_Data extract:_

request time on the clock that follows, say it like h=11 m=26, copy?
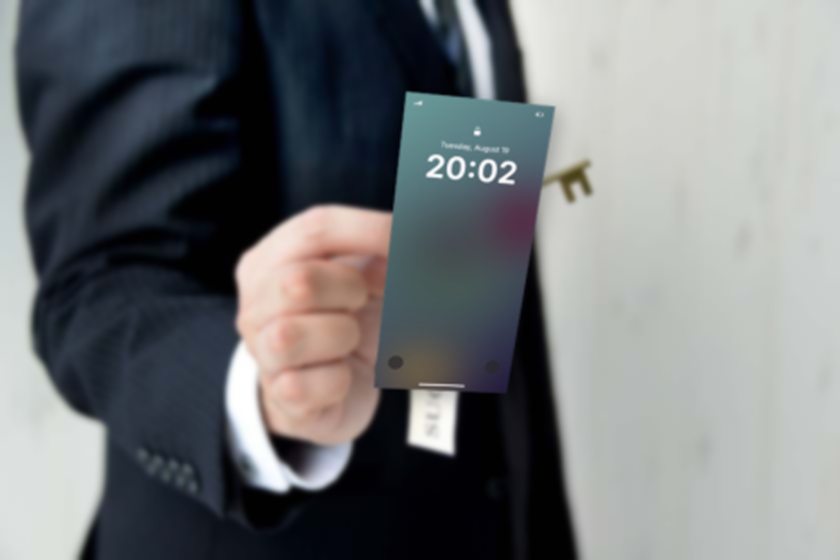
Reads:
h=20 m=2
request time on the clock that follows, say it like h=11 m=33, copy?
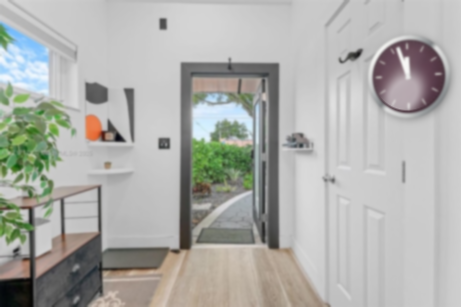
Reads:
h=11 m=57
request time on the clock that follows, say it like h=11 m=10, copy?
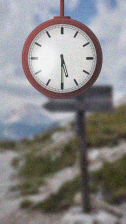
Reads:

_Instructions for the task:_
Retype every line of the records above word for word, but leave out the pictures.

_Reply:_
request time on the clock that follows, say it like h=11 m=26, copy?
Reads:
h=20 m=2
request time on the clock that follows, say it like h=11 m=33, copy?
Reads:
h=11 m=57
request time on the clock that follows, say it like h=11 m=10, copy?
Reads:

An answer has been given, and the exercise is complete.